Mittlerweile gibt es Laien, die sich Blut abzapfen, um ihre Gene zu entschlüsseln, oder die Mikroorganismen in ihrem Stuhl untersuchen. Die sich riesige Teleskope in ihren Garten stellen oder Raketen basteln, die sie zum Mond schießen wollen.
Wer ist Forscher und wer Spinner? Auch unter Bürgerwissenschaftlern gibt es Streit, was jemanden zum echten Citizen Scientist macht. Etwas, für das es keine Regeln gibt, ist schwer zu definieren. Peter Finke sieht jeden als Bürgerwissenschaftler, der außerhalb seines Berufes etwas herausfinden will und dafür kein Geld bekommt. Wie Irmgard Sonneborn, die Verkäuferin in Rente, die in einem Bielefelder Plattenbauviertel wohnt. Jahrelang hat Finke mit ihr auf Exkursionen des naturwissenschaftlichen Vereins über Pflanzenarten gefachsimpelt.
Sonneborn öffnet die Haustür ruckartig, lächelt ihren Vereinskollegen Peter Finke an und fängt sofort an zu sprechen. Sie eilt ins Wohnzimmer ihrer kleinen Wohnung und zieht Ordner um Ordner aus der Schrankwand. Auf jeder Seite eine gepresste Pflanze, daneben in Schreibschrift der lateinische Name der Pflanze, Pflanzenfamilie, deutscher Name, Fundort, Datum.

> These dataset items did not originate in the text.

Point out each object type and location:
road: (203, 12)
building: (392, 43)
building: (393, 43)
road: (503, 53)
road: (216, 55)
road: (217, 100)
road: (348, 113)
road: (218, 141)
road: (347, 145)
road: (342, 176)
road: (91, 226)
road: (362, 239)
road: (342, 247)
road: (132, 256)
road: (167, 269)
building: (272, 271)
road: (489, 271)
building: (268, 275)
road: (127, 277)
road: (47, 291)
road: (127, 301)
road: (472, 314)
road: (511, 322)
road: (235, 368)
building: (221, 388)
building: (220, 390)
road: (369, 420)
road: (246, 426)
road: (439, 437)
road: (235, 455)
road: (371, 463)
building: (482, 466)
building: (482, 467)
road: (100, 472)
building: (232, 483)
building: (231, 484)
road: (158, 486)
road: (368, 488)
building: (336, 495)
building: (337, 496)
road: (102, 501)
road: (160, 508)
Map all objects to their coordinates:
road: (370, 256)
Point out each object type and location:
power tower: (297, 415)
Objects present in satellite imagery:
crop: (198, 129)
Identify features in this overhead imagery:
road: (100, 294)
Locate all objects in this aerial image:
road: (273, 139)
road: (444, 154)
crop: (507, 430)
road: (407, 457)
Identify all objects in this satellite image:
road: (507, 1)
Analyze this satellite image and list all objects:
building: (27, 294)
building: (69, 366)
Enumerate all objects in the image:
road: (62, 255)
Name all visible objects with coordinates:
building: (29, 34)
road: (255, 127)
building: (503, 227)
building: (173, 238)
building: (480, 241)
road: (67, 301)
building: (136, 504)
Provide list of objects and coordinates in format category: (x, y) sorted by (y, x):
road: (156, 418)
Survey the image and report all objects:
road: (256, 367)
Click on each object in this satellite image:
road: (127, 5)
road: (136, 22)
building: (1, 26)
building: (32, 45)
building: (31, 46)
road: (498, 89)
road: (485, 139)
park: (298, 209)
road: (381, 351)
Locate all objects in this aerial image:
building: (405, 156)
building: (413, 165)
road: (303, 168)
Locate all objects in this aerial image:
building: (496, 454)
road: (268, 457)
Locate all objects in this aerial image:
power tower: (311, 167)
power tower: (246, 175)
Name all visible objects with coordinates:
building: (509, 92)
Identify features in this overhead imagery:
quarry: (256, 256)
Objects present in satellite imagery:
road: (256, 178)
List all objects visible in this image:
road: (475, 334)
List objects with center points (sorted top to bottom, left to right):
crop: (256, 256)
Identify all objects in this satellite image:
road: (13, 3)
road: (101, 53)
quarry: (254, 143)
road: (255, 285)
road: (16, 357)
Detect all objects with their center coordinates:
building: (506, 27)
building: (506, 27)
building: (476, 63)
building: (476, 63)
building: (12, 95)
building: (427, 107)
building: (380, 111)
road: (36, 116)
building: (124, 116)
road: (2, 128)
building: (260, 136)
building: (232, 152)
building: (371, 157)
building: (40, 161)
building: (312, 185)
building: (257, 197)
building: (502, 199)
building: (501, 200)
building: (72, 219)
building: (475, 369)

Wenn Irmgard Sonneborn steht und durch die Ordner blättert, fällt auf, wie klein sie ist, vielleicht 1,50 Meter. Die 92-Jährige mit der kurzen, grauen Dauerwelle, der dicken Hornbrille und dem Strickpullover hat früher als Verkäuferin gearbeitet. Nun schlägt sie schnell Blatt um Blatt auf, spricht von Mondrauten, weißem Thymian und kleinen Morcheln. Mit ihrem Mann ist sie im Ruhestand durch Argentinien, Ungarn, England gereist und versteckte auf dem Heimweg besondere Pflanzen in ihrer Schmutzwäsche, um sie nach Deutschland und in diese Ordner zu bringen.
Sie untersuchte, er zeichnete die Pflanzen. Vor eineinhalb Jahren starb ihr Mann, seine grazilen Skizzen hängen noch immer überall in der Wohnung an den Wänden. „Wir haben uns ganz schön den Wind um die Nase wehen lassen“, sagt sie. Die Rente sei ihre schönste Zeit gewesen.
Heute lagern in der Wohnung ungefähr 20.000 Pflanzen und über 3.000 Pilze. In den Ordnern der Schrankwände, in kleinen Plastikboxen in Regalen, auf Tischen, auf Fensterbrettern.
Sonneborn liest am Verschwinden von Pflanzen und Pilzen in ihrer Region direkt den Einfluss der Klimaerwärmung ab, sie erhielt für ihre Forschung das Bundesverdienstkreuz, verschiedene Umweltpreise, Auszeichnungen, sie beriet 30 Jahre lang Krankenhäuser bei Pilzvergiftungen, nach ihrem Tod geht ihre Sammlung an das Museum der Stadt Münster.
Irmgard Sonneborn ist eine große, eine erfolgreiche Naturforscherin. Und doch guckt sie, wenn sie spricht, immer wieder unsicher zu dem Akademiker Peter Finke, als wollte sie fragen: Mach ich das richtig? Ist es okay, was ich sage? Finke lächelt sie beruhigend an.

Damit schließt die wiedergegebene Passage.